Repeat exactly every line that comes at or after the line containing "音楽であったと考えられています。またツィゴイネ", through the end of the entries below.

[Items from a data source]
━━━

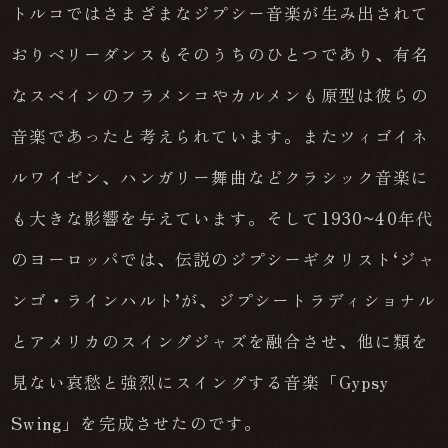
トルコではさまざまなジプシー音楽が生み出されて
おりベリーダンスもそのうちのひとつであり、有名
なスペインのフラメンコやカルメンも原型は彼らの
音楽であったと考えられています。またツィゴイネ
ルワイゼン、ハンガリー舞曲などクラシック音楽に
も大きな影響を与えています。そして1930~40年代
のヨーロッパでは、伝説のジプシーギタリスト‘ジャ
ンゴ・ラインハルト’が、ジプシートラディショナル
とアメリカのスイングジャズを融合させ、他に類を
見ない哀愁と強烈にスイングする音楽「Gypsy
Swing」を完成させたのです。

━━━

FINISHED EXERCISE -
音楽であったと考えられています。またツィゴイネ
ルワイゼン、ハンガリー舞曲などクラシック音楽に
も大きな影響を与えています。そして1930~40年代
のヨーロッパでは、伝説のジプシーギタリスト‘ジャ
ンゴ・ラインハルト’が、ジプシートラディショナル
とアメリカのスイングジャズを融合させ、他に類を
見ない哀愁と強烈にスイングする音楽「Gypsy
Swing」を完成させたのです。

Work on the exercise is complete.